Work on the first Trump administration budget has been delayed as the budget office awaited Senate confirmation of former Representative Mick Mulvaney, a spending hard-liner, as budget director. Now that he is in place, his office is ready to move ahead with a list of nine programmes to eliminate, an opening salvo in the Trump administration’s effort to reorder the government and increase spending on defense and infrastructure.
Most of the programmes cost under $500 million annually, a pittance for a government that is projected to spend about $4 trillion this year. And a few are surprising, even though most if not all have been perennial targets for conservatives.
Trump has spoken volubly about the nation’s drug problems, yet the list includes the White House’s Office of National Drug Control Policy, which dispenses grants to reduce drug use and drug trafficking. And despite Trump’s vocal promotion of American exports, the list includes the Export-Import Bank, which has guaranteed loans to foreign customers of American companies since the 1930s.
While the total amount of annual savings of roughly $2.5 billion would be comparatively small, administration officials want to highlight the agencies in their coming budget proposal as examples of misuse of taxpayer dollars. An internal memo circulated within the Office of Management and Budget on Tuesday, and obtained by The New York Times, notes that the list could change.
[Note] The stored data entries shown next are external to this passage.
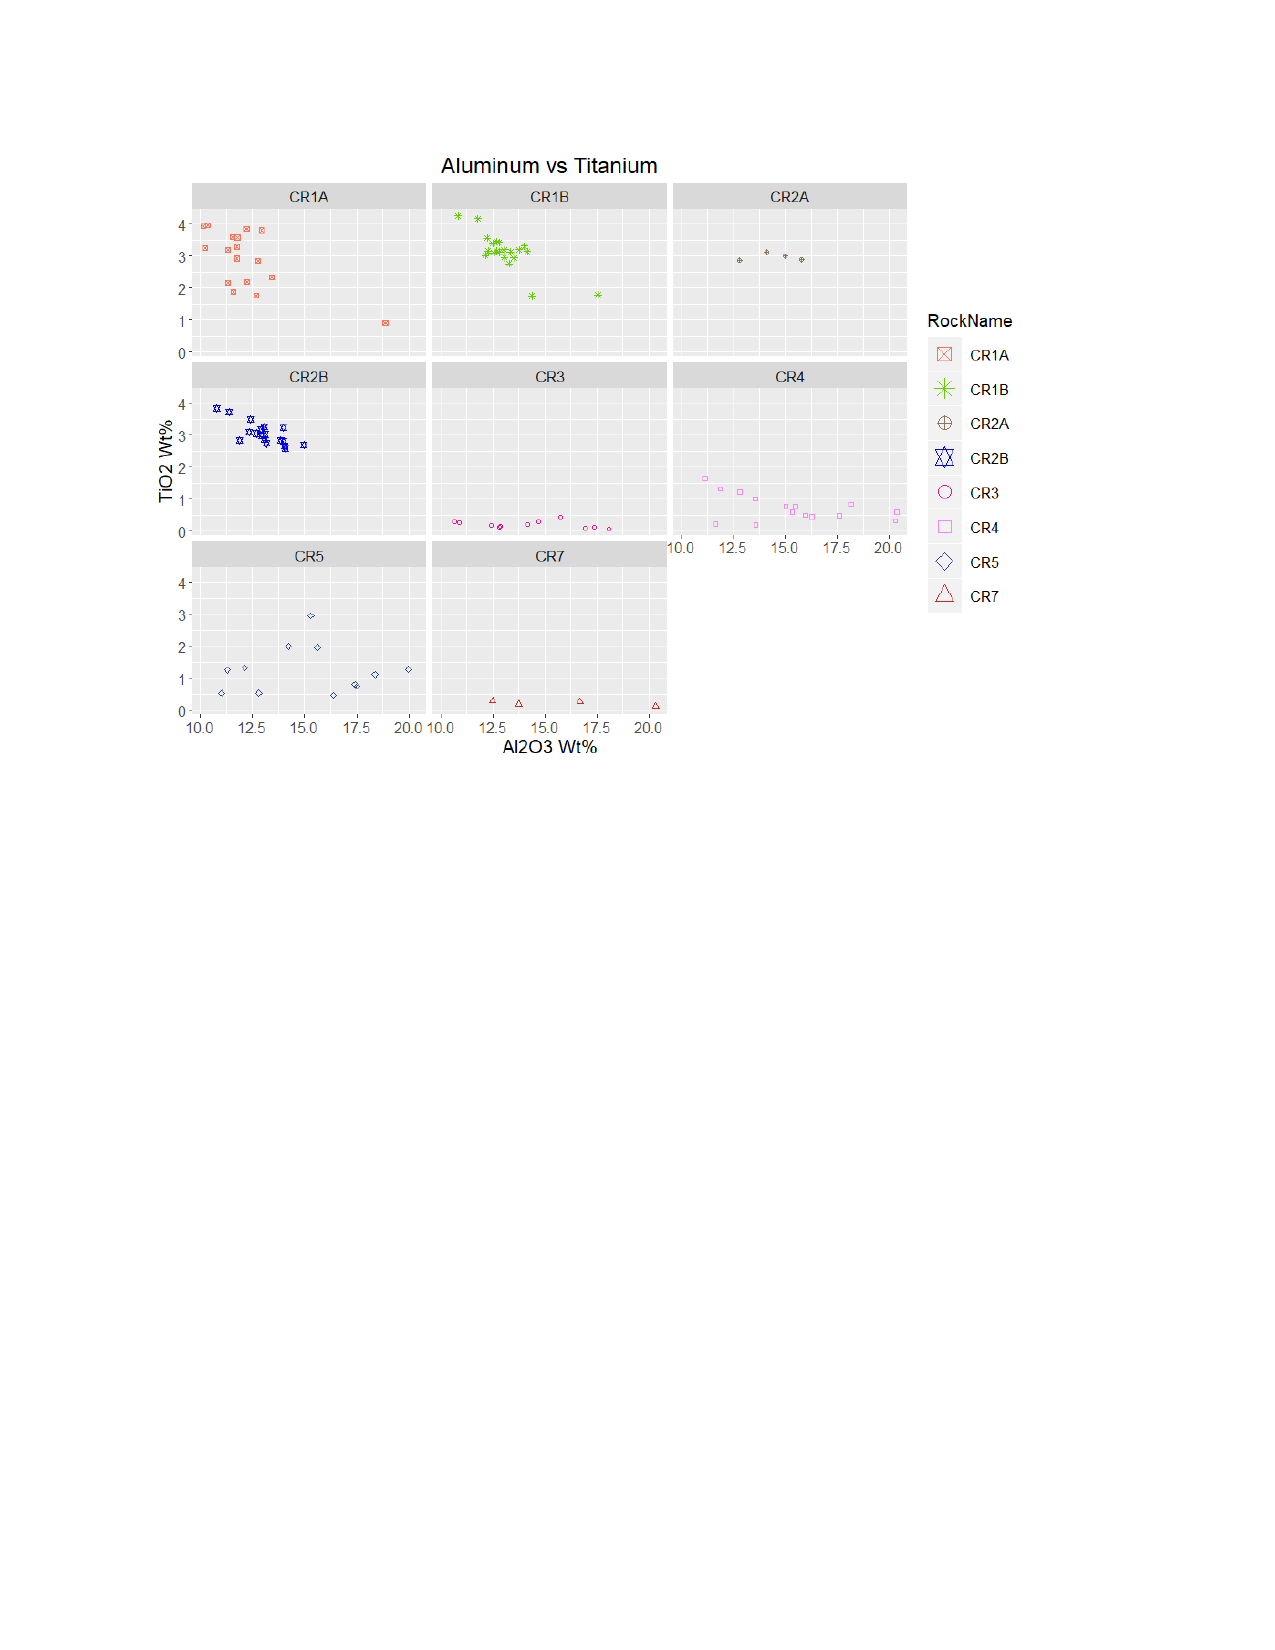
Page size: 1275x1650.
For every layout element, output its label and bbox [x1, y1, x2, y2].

picture [150, 150, 1025, 763]
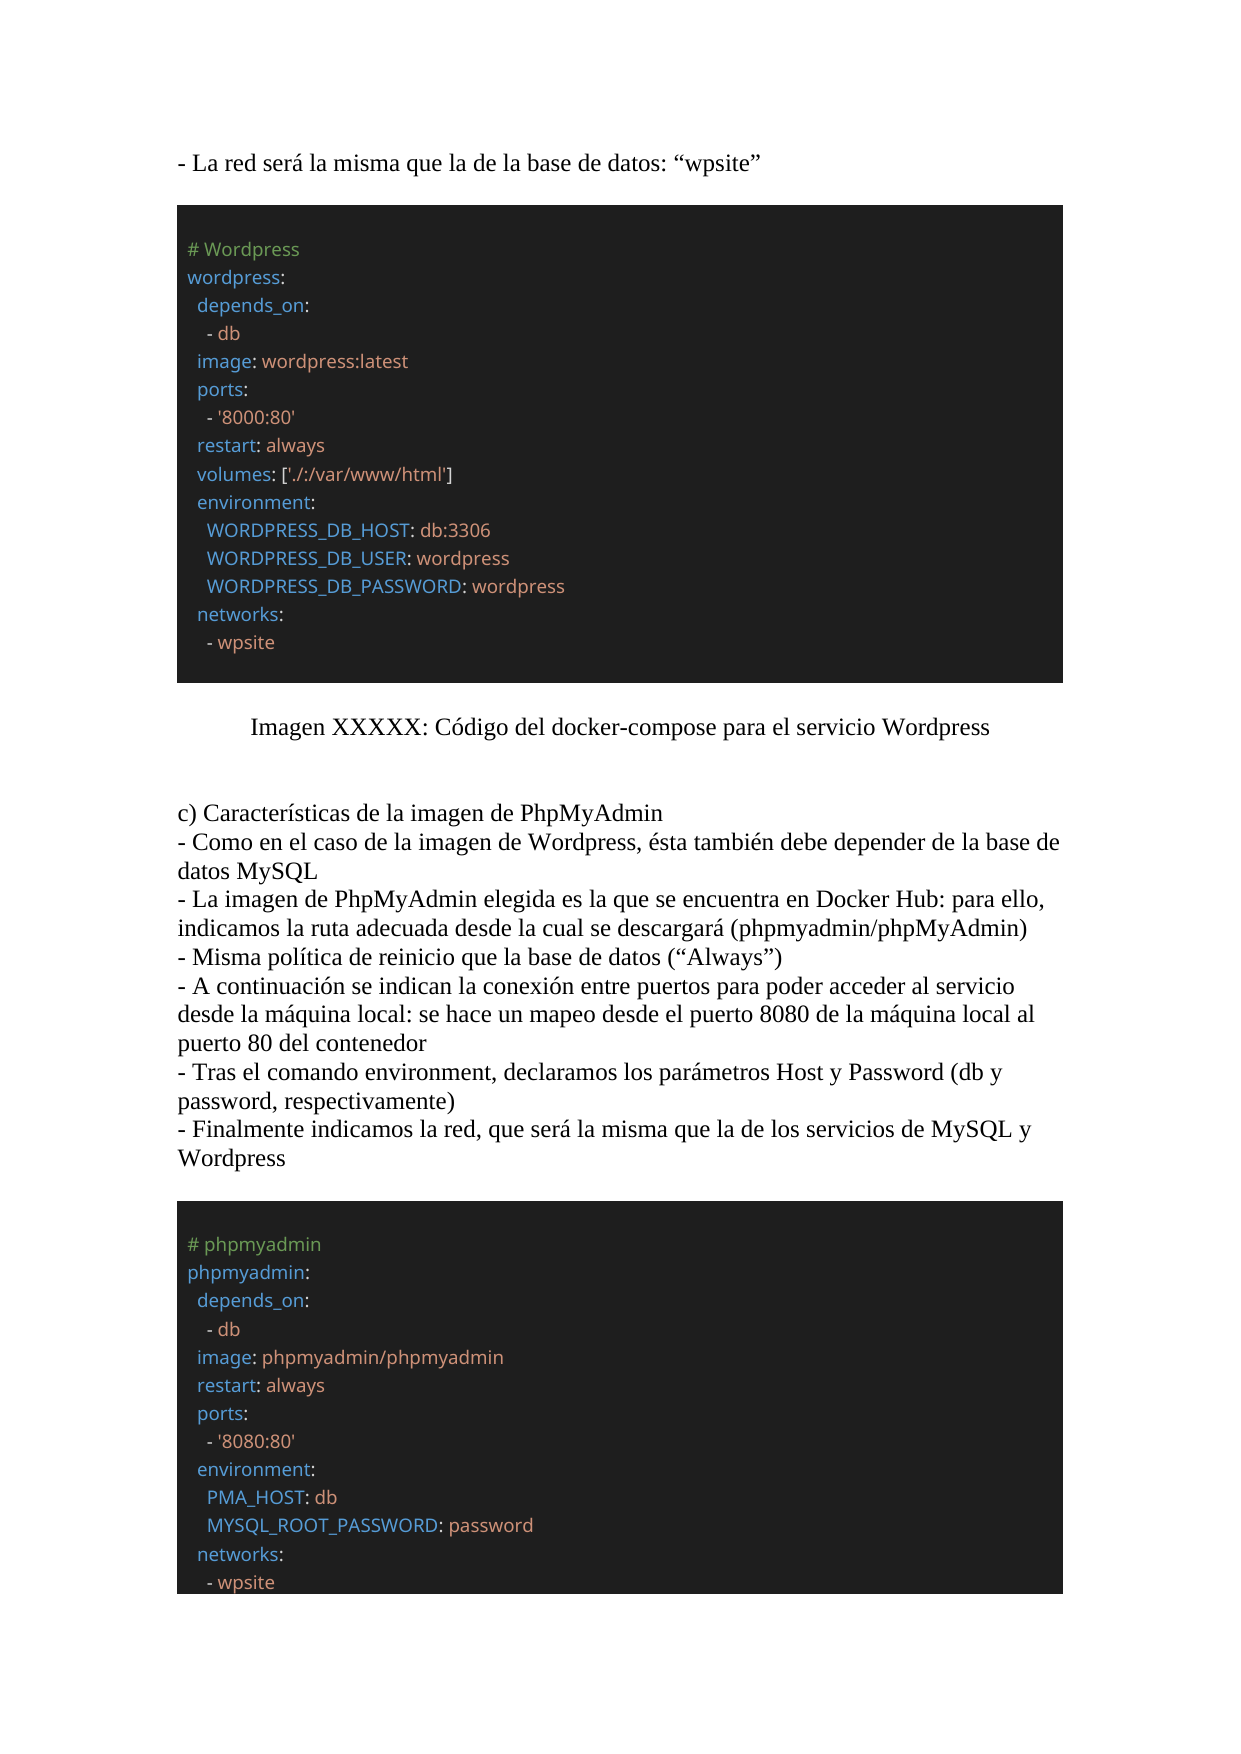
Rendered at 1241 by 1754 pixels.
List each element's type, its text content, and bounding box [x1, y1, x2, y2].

text - Como en el caso de la imagen de Wordpress, ésta también debe depender de la base de datos MySQL [177, 827, 1063, 884]
text networks: [177, 599, 1063, 627]
text # phpmyadmin [177, 1229, 1063, 1257]
text image: wordpress:latest [177, 346, 1063, 374]
text - wpsite [177, 1566, 1063, 1594]
text depends_on: [177, 1285, 1063, 1313]
text - '8000:80' [177, 402, 1063, 430]
text WORDPRESS_DB_PASSWORD: wordpress [177, 571, 1063, 599]
text depends_on: [177, 289, 1063, 318]
text wordpress: [177, 261, 1063, 289]
text networks: [177, 1538, 1063, 1566]
text - db [177, 318, 1063, 346]
text - Finalmente indicamos la red, que será la misma que la de los servicios de MySQL y Wordpress [177, 1114, 1063, 1172]
text WORDPRESS_DB_USER: wordpress [177, 543, 1063, 571]
text Imagen XXXXX: Código del docker-compose para el servicio Wordpress [177, 712, 1063, 741]
text image: phpmyadmin/phpmyadmin [177, 1341, 1063, 1369]
text - A continuación se indican la conexión entre puertos para poder acceder al servicio desde la máquina local: se hace un mapeo desde el puerto 8080 de la máquina local al puerto 80 del contenedor [177, 971, 1063, 1057]
text volumes: ['./:/var/www/html'] [177, 458, 1063, 486]
text - '8080:80' [177, 1426, 1063, 1454]
text environment: [177, 486, 1063, 514]
text phpmyadmin: [177, 1257, 1063, 1285]
text - Tras el comando environment, declaramos los parámetros Host y Password (db y password, respectivamente) [177, 1057, 1063, 1114]
text restart: always [177, 430, 1063, 458]
text - Misma política de reinicio que la base de datos (“Always”) [177, 942, 1063, 971]
text c) Características de la imagen de PhpMyAdmin [177, 798, 1063, 827]
text ports: [177, 1398, 1063, 1426]
text - wpsite [177, 627, 1063, 655]
text restart: always [177, 1369, 1063, 1398]
text # Wordpress [177, 233, 1063, 261]
text ports: [177, 374, 1063, 402]
text environment: [177, 1454, 1063, 1482]
text - La red será la misma que la de la base de datos: “wpsite” [177, 148, 1063, 176]
text MYSQL_ROOT_PASSWORD: password [177, 1510, 1063, 1538]
text - db [177, 1313, 1063, 1341]
text PMA_HOST: db [177, 1482, 1063, 1510]
text WORDPRESS_DB_HOST: db:3306 [177, 514, 1063, 543]
text - La imagen de PhpMyAdmin elegida es la que se encuentra en Docker Hub: para ello, indicamos la ruta adecuada desde la cual se descargará (phpmyadmin/phpMyAdmin) [177, 884, 1063, 942]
Proposals for more extensive cuts in cabinet-level agencies are expected to follow.
During his campaign, Trump promised large but unspecified cuts to rein in the deficit, even as he promised to protect programmes for his working-class voters and to drastically expand spending on the military, roads, bridges and airports. While the memo in no way resolves that contradiction, it suggests that he could lean toward a small-government philosophy that conservatives like Mulvaney have fiercely advocated.
The Office of Management and Budget is currently operating with a skeleton staff; Mulvaney was only confirmed on Thursday.